» **PROBLEM REQUIREMENTS**:
Would you go through the records below and copy each line with the string "center"?

» **Items from a data source**:
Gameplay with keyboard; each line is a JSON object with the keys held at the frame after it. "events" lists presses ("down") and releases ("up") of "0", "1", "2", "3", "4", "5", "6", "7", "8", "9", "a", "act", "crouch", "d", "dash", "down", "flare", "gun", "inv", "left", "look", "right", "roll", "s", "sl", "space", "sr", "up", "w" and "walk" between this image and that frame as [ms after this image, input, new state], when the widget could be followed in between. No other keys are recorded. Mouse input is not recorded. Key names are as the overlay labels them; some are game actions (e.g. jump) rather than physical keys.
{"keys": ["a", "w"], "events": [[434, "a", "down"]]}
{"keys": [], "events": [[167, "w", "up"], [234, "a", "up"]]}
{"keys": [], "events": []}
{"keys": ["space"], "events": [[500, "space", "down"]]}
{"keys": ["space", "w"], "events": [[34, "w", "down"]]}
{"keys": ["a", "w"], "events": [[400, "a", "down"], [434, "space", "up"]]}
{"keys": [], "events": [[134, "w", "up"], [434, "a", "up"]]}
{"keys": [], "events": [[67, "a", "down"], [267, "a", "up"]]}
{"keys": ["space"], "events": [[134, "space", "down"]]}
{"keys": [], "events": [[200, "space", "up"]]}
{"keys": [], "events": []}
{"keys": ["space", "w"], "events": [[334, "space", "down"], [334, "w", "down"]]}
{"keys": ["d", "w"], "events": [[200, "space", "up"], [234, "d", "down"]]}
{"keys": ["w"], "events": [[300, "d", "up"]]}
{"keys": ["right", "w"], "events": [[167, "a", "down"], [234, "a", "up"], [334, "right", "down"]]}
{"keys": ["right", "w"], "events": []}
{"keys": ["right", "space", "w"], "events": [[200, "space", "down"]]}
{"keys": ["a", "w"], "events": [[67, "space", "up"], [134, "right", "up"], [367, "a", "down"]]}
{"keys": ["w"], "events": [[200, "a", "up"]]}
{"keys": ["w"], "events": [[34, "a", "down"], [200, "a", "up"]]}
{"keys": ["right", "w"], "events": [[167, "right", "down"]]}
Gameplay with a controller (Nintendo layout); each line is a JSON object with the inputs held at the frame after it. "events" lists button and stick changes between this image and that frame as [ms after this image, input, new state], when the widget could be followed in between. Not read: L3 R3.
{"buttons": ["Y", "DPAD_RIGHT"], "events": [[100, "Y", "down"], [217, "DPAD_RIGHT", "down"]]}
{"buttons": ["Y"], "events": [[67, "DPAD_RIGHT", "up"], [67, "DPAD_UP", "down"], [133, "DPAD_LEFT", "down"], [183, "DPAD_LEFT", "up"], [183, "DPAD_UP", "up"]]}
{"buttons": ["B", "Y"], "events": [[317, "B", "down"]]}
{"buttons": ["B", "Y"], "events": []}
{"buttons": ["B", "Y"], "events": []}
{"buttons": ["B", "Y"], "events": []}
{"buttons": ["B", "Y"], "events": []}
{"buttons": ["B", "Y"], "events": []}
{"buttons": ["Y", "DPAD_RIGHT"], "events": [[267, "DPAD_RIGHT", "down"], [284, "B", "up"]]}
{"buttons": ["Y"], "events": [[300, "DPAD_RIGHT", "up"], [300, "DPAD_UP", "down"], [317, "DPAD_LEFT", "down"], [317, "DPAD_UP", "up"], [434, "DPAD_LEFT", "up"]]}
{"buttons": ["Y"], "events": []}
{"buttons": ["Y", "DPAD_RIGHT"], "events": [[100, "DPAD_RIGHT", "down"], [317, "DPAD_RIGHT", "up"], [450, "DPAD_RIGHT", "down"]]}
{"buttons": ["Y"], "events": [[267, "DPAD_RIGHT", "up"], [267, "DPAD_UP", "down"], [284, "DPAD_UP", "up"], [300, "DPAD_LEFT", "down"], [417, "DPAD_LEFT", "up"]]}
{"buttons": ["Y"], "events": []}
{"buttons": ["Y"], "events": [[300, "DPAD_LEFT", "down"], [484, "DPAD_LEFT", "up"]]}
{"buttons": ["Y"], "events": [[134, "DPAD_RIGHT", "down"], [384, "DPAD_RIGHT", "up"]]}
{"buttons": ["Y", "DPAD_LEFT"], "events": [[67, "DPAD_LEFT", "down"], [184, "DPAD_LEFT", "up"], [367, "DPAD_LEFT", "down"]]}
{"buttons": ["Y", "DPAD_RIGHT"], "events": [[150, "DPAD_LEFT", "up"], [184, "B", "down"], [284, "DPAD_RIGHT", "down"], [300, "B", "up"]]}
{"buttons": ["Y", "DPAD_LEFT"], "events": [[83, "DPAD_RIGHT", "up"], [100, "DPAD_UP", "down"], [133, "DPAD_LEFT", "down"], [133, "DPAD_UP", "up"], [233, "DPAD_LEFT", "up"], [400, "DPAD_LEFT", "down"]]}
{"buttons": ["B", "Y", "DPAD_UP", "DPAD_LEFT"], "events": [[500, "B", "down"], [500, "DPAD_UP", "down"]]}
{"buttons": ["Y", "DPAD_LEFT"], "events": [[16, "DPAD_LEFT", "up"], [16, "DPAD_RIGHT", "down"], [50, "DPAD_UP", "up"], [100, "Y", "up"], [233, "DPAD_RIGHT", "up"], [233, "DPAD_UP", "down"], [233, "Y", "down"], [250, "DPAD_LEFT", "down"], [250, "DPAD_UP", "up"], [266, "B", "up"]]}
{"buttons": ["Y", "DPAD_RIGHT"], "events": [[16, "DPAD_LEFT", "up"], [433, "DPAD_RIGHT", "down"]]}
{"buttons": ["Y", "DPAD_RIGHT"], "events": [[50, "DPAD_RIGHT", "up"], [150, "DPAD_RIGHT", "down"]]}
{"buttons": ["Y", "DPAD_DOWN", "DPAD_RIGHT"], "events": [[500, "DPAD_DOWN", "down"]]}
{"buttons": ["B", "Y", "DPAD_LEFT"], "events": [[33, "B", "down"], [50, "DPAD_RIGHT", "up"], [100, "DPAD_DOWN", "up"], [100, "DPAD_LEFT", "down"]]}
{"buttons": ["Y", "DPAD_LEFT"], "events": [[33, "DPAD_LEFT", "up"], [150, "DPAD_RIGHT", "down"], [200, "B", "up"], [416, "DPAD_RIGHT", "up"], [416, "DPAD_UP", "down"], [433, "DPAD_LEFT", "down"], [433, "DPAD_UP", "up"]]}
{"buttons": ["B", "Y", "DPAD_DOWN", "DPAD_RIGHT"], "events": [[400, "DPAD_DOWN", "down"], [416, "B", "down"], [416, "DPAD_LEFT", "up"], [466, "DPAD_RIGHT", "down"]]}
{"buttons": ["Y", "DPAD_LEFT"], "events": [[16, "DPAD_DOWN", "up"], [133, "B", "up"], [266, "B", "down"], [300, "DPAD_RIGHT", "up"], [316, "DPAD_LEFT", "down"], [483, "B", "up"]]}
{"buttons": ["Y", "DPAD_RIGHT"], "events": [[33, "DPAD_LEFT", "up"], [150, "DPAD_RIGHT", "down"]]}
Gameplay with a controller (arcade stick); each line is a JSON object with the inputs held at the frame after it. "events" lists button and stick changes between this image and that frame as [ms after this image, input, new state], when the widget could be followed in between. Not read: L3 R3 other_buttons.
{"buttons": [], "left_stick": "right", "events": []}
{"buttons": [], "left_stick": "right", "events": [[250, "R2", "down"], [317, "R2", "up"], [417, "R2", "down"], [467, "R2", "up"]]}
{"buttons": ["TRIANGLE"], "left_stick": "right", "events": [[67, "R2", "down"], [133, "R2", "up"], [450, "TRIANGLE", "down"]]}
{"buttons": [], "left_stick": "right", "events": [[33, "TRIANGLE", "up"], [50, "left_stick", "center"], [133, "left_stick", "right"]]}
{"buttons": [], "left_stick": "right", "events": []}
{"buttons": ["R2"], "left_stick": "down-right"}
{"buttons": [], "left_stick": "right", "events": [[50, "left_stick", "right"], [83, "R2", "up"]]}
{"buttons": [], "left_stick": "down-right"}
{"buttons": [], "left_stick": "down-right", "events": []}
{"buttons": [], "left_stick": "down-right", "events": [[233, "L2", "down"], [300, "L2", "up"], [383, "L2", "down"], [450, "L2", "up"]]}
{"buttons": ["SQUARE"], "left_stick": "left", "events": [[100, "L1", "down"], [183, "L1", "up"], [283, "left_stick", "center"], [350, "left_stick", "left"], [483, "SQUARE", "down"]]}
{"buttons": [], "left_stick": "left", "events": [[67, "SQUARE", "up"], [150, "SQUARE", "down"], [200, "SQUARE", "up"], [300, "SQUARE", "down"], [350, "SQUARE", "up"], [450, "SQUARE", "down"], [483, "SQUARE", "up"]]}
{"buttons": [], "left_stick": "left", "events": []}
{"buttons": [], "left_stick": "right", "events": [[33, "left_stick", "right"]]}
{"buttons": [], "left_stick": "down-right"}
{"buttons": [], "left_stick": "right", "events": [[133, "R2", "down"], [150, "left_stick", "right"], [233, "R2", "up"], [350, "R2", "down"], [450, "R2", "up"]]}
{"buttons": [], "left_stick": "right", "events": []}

» **SOLUTION TO THIS EXERCISE**:
{"buttons": [], "left_stick": "right", "events": [[33, "TRIANGLE", "up"], [50, "left_stick", "center"], [133, "left_stick", "right"]]}
{"buttons": ["SQUARE"], "left_stick": "left", "events": [[100, "L1", "down"], [183, "L1", "up"], [283, "left_stick", "center"], [350, "left_stick", "left"], [483, "SQUARE", "down"]]}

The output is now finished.